++++ LISTED ENTRIES ++++

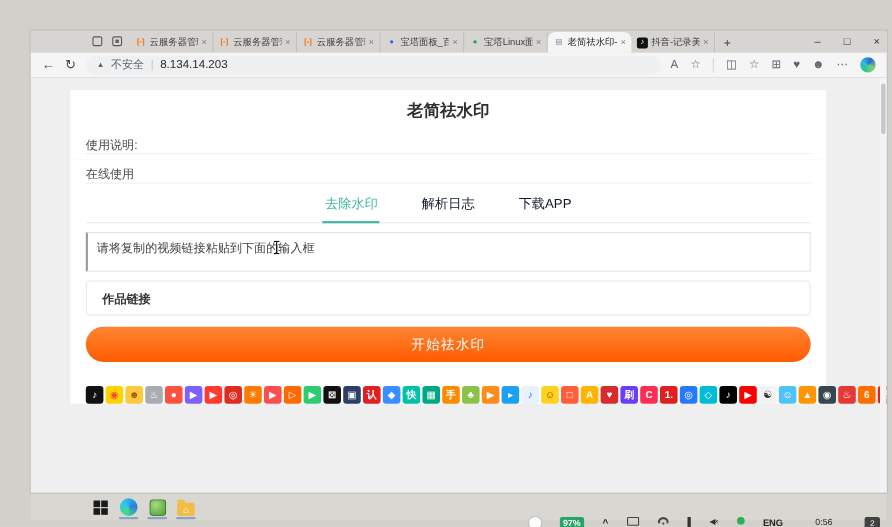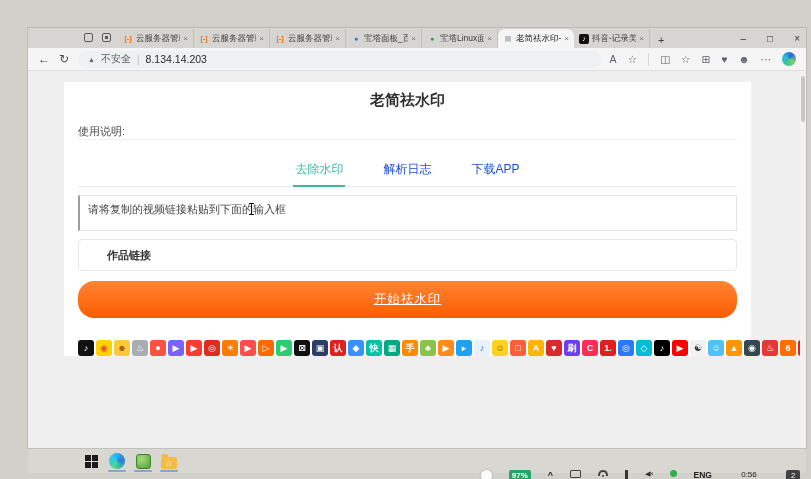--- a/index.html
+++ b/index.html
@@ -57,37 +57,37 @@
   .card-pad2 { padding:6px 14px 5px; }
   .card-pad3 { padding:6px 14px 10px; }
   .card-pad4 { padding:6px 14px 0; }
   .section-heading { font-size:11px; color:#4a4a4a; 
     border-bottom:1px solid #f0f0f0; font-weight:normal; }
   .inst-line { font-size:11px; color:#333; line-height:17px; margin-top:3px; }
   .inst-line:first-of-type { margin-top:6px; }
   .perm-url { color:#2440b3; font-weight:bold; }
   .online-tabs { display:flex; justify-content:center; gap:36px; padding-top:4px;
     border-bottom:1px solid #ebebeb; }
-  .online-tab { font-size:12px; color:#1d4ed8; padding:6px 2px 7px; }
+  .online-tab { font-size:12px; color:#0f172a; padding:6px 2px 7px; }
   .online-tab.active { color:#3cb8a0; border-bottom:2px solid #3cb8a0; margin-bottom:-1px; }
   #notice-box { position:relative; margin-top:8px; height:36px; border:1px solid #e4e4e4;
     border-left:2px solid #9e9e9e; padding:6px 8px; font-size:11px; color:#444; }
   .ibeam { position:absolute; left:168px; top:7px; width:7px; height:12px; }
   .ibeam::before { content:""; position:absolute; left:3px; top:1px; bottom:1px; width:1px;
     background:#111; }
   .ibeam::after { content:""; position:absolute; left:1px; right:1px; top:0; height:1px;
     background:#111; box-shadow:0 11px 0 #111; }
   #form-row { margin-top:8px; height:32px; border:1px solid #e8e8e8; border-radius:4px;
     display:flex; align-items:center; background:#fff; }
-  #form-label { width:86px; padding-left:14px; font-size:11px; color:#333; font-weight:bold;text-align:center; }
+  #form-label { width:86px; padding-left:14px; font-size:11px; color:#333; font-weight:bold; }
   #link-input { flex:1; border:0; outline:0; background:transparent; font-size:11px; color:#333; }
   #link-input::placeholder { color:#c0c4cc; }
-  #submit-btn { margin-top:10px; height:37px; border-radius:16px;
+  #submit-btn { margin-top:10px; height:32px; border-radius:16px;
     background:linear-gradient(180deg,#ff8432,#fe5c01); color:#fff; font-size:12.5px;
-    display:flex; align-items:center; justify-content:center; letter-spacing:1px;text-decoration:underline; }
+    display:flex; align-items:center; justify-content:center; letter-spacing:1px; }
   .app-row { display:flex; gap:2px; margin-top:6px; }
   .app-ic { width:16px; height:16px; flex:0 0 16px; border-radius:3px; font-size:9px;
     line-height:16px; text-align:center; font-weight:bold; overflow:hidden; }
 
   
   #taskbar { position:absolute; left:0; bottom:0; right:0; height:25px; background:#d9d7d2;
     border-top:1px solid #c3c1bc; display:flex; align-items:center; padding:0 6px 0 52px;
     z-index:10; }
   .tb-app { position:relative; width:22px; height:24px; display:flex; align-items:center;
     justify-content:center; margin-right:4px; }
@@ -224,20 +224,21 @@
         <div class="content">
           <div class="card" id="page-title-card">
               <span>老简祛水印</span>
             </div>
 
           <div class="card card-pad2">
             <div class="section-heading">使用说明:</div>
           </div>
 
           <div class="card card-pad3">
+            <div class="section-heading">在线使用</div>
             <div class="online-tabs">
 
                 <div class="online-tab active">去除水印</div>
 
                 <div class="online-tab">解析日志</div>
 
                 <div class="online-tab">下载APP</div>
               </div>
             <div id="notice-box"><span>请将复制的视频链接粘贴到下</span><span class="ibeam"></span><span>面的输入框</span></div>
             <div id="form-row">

++++

ABOUT THIS EXERCISE:
Print the full listing above again with exact wording and no images.

ANSWER AREA:
--- a/index.html
+++ b/index.html
@@ -57,37 +57,37 @@
   .card-pad2 { padding:6px 14px 5px; }
   .card-pad3 { padding:6px 14px 10px; }
   .card-pad4 { padding:6px 14px 0; }
   .section-heading { font-size:11px; color:#4a4a4a; 
     border-bottom:1px solid #f0f0f0; font-weight:normal; }
   .inst-line { font-size:11px; color:#333; line-height:17px; margin-top:3px; }
   .inst-line:first-of-type { margin-top:6px; }
   .perm-url { color:#2440b3; font-weight:bold; }
   .online-tabs { display:flex; justify-content:center; gap:36px; padding-top:4px;
     border-bottom:1px solid #ebebeb; }
-  .online-tab { font-size:12px; color:#1d4ed8; padding:6px 2px 7px; }
+  .online-tab { font-size:12px; color:#0f172a; padding:6px 2px 7px; }
   .online-tab.active { color:#3cb8a0; border-bottom:2px solid #3cb8a0; margin-bottom:-1px; }
   #notice-box { position:relative; margin-top:8px; height:36px; border:1px solid #e4e4e4;
     border-left:2px solid #9e9e9e; padding:6px 8px; font-size:11px; color:#444; }
   .ibeam { position:absolute; left:168px; top:7px; width:7px; height:12px; }
   .ibeam::before { content:""; position:absolute; left:3px; top:1px; bottom:1px; width:1px;
     background:#111; }
   .ibeam::after { content:""; position:absolute; left:1px; right:1px; top:0; height:1px;
     background:#111; box-shadow:0 11px 0 #111; }
   #form-row { margin-top:8px; height:32px; border:1px solid #e8e8e8; border-radius:4px;
     display:flex; align-items:center; background:#fff; }
-  #form-label { width:86px; padding-left:14px; font-size:11px; color:#333; font-weight:bold;text-align:center; }
+  #form-label { width:86px; padding-left:14px; font-size:11px; color:#333; font-weight:bold; }
   #link-input { flex:1; border:0; outline:0; background:transparent; font-size:11px; color:#333; }
   #link-input::placeholder { color:#c0c4cc; }
-  #submit-btn { margin-top:10px; height:37px; border-radius:16px;
+  #submit-btn { margin-top:10px; height:32px; border-radius:16px;
     background:linear-gradient(180deg,#ff8432,#fe5c01); color:#fff; font-size:12.5px;
-    display:flex; align-items:center; justify-content:center; letter-spacing:1px;text-decoration:underline; }
+    display:flex; align-items:center; justify-content:center; letter-spacing:1px; }
   .app-row { display:flex; gap:2px; margin-top:6px; }
   .app-ic { width:16px; height:16px; flex:0 0 16px; border-radius:3px; font-size:9px;
     line-height:16px; text-align:center; font-weight:bold; overflow:hidden; }
 
   
   #taskbar { position:absolute; left:0; bottom:0; right:0; height:25px; background:#d9d7d2;
     border-top:1px solid #c3c1bc; display:flex; align-items:center; padding:0 6px 0 52px;
     z-index:10; }
   .tb-app { position:relative; width:22px; height:24px; display:flex; align-items:center;
     justify-content:center; margin-right:4px; }
@@ -224,20 +224,21 @@
         <div class="content">
           <div class="card" id="page-title-card">
               <span>老简祛水印</span>
             </div>
 
           <div class="card card-pad2">
             <div class="section-heading">使用说明:</div>
           </div>
 
           <div class="card card-pad3">
+            <div class="section-heading">在线使用</div>
             <div class="online-tabs">
 
                 <div class="online-tab active">去除水印</div>
 
                 <div class="online-tab">解析日志</div>
 
                 <div class="online-tab">下载APP</div>
               </div>
             <div id="notice-box"><span>请将复制的视频链接粘贴到下</span><span class="ibeam"></span><span>面的输入框</span></div>
             <div id="form-row">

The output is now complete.